[[ The input open ]]

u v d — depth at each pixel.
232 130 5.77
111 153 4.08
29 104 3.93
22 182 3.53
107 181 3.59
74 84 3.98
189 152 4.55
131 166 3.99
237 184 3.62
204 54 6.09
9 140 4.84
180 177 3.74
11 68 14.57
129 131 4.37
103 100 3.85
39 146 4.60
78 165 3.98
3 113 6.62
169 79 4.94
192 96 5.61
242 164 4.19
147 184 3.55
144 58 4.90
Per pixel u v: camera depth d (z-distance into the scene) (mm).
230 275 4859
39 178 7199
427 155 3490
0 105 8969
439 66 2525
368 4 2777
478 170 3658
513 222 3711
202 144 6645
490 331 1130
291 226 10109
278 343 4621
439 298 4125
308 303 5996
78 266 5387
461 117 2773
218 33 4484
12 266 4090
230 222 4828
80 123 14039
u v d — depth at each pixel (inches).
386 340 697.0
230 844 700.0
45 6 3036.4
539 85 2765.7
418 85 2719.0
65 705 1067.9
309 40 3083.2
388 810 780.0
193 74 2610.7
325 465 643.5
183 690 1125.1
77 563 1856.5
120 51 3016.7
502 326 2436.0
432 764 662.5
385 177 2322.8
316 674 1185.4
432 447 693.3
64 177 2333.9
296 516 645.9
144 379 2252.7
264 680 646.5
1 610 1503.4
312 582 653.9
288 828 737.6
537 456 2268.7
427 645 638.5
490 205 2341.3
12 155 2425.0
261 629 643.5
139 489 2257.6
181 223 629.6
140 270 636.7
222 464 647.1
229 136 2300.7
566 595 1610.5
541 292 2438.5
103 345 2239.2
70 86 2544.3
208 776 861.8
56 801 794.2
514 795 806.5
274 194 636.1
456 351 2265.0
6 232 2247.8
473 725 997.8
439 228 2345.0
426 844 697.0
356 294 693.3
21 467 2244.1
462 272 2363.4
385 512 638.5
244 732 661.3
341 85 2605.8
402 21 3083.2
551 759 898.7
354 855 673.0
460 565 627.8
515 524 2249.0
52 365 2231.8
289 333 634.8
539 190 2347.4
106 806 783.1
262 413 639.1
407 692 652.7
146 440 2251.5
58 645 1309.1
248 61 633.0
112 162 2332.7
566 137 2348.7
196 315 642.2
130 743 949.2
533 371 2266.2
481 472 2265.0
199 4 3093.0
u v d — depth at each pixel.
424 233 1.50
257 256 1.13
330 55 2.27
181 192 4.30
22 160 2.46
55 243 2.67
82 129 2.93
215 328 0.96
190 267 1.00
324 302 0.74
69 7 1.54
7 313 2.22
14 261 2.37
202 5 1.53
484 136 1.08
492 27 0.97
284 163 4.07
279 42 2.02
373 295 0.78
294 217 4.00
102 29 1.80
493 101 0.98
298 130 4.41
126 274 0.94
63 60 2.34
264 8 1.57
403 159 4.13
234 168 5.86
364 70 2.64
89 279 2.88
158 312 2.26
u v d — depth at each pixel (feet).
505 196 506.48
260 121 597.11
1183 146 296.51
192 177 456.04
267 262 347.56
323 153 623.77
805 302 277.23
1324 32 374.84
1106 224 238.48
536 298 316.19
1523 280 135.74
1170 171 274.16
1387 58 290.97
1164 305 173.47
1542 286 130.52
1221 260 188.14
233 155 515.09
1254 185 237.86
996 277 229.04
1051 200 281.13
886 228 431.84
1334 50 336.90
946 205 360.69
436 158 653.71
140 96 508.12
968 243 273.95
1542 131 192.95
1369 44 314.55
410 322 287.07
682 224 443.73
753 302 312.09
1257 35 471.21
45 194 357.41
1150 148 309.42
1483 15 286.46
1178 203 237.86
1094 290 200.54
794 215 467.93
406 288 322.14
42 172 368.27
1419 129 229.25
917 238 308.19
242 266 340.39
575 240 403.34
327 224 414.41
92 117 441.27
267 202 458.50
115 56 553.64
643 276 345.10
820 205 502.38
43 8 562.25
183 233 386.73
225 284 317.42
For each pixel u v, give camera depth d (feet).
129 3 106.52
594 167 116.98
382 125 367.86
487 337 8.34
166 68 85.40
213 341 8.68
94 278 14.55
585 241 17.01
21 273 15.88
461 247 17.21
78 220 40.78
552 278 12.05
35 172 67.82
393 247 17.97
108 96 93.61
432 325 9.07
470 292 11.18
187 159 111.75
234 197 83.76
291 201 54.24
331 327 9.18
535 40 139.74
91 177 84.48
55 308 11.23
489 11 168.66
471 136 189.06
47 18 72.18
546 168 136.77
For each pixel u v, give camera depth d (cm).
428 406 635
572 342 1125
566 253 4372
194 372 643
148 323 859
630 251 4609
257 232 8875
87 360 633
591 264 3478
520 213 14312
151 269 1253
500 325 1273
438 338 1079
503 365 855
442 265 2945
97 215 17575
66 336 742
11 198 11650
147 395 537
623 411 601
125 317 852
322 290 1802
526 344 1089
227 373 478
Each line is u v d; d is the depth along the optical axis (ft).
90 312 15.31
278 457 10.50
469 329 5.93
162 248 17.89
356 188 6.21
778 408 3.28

[[ The input closed ]]

#### What to do:
Working from the records above, write out verbatim only the lines from the line containing "12 155 2425.0" through the line containing "551 759 898.7".

#### Response area:
12 155 2425.0
261 629 643.5
139 489 2257.6
181 223 629.6
140 270 636.7
222 464 647.1
229 136 2300.7
566 595 1610.5
541 292 2438.5
103 345 2239.2
70 86 2544.3
208 776 861.8
56 801 794.2
514 795 806.5
274 194 636.1
456 351 2265.0
6 232 2247.8
473 725 997.8
439 228 2345.0
426 844 697.0
356 294 693.3
21 467 2244.1
462 272 2363.4
385 512 638.5
244 732 661.3
341 85 2605.8
402 21 3083.2
551 759 898.7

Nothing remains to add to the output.